"Are you better off now than you were four years ago?" is a political campaign slogan. The slogan continues to be used because most people are materially better off than they were. Voters, thinking of their material well-being want more of the same, answer 'yes', and tend to vote for the person they think will give it to them. When it is used as an attack, to denigrate an incumbent, it usually fails. I'm a political junkie and you can trust me on this; the usage and results of this slogan are a political reality.
Even in a four-year span most people will answer yes to the question. If you make it a six-year span (for Senators) almost everyone will answer yes and that's why Senators are very difficult to unseat.
The above graph is not a misprint nor is it a representation of my wishful thinking. It's provable and it's provable by you. When you stick your facts on the graph you will see what you probably already know. The graph forces you to see the critical distinction between events and overall material trend of your life. If you don't see this trend then you are emotionally, not logically, reacting (emotions are reactions) to every event in your life. If it's a good event you feel good and if it's a bad one then you feel bad. Friends, I've 'been there and done that' and while riding a roller coaster is fun, living on a roller coaster is really tiring.
If you look at the chart, with your facts in place, you will see your bad things occur on the downward spikes of an upward slope. I'm positive that you will read your chart this way because America is a wonderful place. This is not my unbridled optimism speaking, it is just the material facts.
The book, "It's Getting Better All the Time" by Moore and Simon, (2000), charts hundreds of economic/social/environmental trends for the past 100 years.
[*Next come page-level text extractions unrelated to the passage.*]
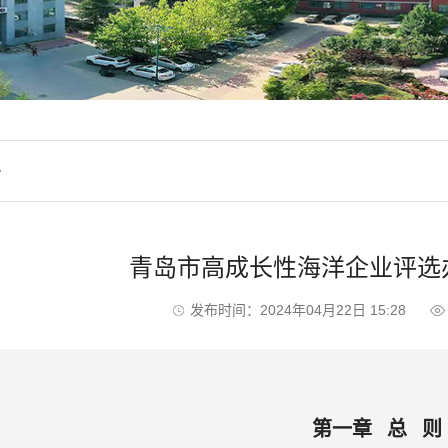
务
青岛市高成长性海洋企业评选
发布时间：2024年04月22日 15:28
第一章 总 则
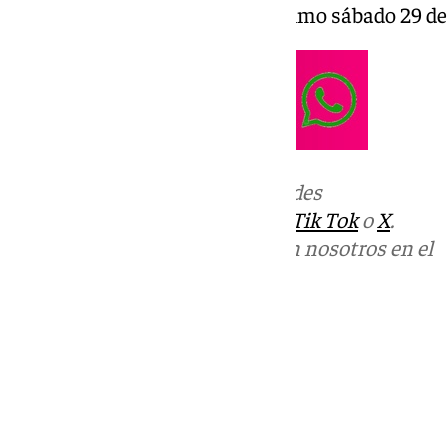
siguiente compromiso del próximo sábado 29 de 
Más noticias de
101TV
en las redes
sociales:
Instagram
,
Facebook
,
Tik Tok
o
X
.
Puedes ponerte en contacto con nosotros en el
correo
informativos@101tv.es
Tags:
Últimas noticias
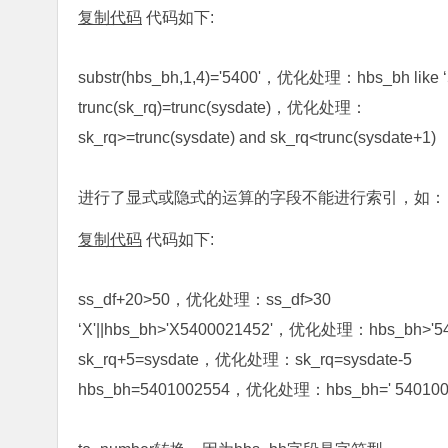
复制代码
代码如下:
substr(hbs_bh,1,4)='5400'，优化处理：hbs_bh like 
trunc(sk_rq)=trunc(sysdate)，优化处理：
sk_rq>=trunc(sysdate) and sk_rq<trunc(sysdate+1)
进行了显式或隐式的运算的字段不能进行索引，如：
复制代码
代码如下:
ss_df+20>50，优化处理：ss_df>30
‘X'||hbs_bh>'X5400021452'，优化处理：hbs_bh>'54
sk_rq+5=sysdate，优化处理：sk_rq=sysdate-5
hbs_bh=5401002554，优化处理：hbs_bh=' 54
All of them have improved. When I look around I can see the goodies all over the place.
Once you see events as events and therefore, perceive the trend, just about every material thing becomes an event. And now the spiritual light bulb should go on (if it wasn't already on) following your awareness that everything material is an event.
Now death is an event too and mine will be, how shall I say, "eventful in a terminal way"? But since it can be logically demonstrated that my spirit doesn't 'die', that is cease to exist, but merely relocates, all I will be missing is the fun and games of earthly living.
Even deaths of those most dear to me, it's difficult to write this but it's true, are only events in my life. Once I realized that's all they ever could be, that understanding greatly smoothed out my emotions. My initial, shocking loneliness (a reawakening of my aloneness first perceived long ago in my pre-teen years) gave way to a spur to live and enjoy what I'm doing. A greatly loved centenarian once advised me always to, "Keep dancing!" and you can trust me again, I will.
Every single human activity that I can think of has improved since we were slopping around in caves and I just don't understand why this isn't discussed more. I'm beginning to think bad news is popular just to exorcise those bad-thought demons and keep us on our spiritual toes, so to speak. Why else would we delve into every miserable detail of every unhappy event unless it was to remind ourselves not to do that, not to go there?
The graph works for spiritual stuff too, only it's a bit more subtle. What's involved is the spiritual fact of never being satisfied. If you're not bored and still in love with your honey (as I am) it's because both of you have changed. Don't get fooled by thinking some things remain the same, they don't, and if you are in love with someone as much now as when you achieved 'the object of your desire' it's because things are different now. Both you and the 'object' are different and you are always learning, slowly or quickly, from your experiences.
The description of Heaven that suits me comes originally, as I remember, from some Jesuit theologian. He described Heaven as, ' the direct apprehension of God when you will be finally satisfied '. (My italics) I agree with that simply because nothing else has and apparently nothing ever will. My dream Mercedes is not going to keep me permanently satisfied nor is anything else, not even 'the love of my life'. Dissatisfaction keeps pushing us to our, apparently, ultimate goal and the slope, like the material slope, is upward.
Suppose you start with the minuscule, let's say a piece of chocolate, and you get it. Then another desire pops up and you do that. And you continue through the day (and your life) continually experiencing and learning but never being completely satisfied with anything. Well, if nothing can truly satisfy us but everything is getting better let's listen to Maminy (the centenarian). May I have this dance?